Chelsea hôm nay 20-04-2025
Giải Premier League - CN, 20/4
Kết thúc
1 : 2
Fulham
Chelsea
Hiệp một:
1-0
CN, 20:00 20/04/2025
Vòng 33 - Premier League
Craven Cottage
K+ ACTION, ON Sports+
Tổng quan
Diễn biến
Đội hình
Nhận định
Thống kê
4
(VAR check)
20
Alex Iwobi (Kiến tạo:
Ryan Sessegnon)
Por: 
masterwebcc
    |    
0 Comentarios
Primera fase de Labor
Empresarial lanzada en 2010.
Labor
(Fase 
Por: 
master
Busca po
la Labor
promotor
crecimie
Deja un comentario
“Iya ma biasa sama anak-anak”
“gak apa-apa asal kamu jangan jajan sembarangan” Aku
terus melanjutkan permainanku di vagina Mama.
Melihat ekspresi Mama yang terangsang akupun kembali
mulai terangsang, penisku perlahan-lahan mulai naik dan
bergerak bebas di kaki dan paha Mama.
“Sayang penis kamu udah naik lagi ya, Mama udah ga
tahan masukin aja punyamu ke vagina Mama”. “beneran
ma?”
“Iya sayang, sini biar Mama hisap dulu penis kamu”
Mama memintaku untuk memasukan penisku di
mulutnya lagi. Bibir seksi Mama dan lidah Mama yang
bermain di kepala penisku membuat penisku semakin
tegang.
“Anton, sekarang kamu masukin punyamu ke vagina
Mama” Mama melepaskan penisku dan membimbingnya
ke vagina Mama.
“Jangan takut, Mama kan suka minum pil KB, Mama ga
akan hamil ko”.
....................
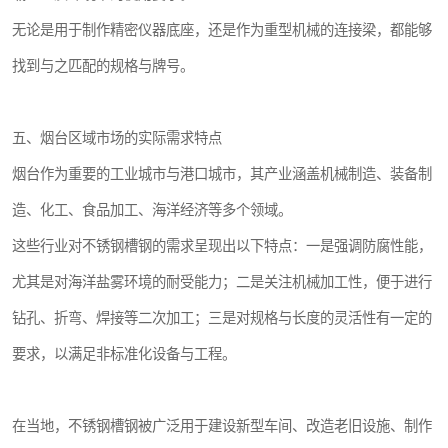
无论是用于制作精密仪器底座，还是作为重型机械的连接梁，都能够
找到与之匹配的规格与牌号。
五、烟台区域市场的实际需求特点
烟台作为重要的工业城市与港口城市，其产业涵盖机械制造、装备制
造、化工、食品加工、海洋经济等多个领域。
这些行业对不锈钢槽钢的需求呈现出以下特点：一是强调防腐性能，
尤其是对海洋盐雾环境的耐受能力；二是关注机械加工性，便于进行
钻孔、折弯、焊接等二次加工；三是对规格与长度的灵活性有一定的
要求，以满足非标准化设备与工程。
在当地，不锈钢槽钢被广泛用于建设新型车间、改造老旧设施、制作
....................
Filter the lines above so that only those with the string "naik" remain, then copy them.

• _RESPONSE TO THIS TASK_
mulai terangsang, penisku perlahan-lahan mulai naik dan
“Sayang penis kamu udah naik lagi ya, Mama udah ga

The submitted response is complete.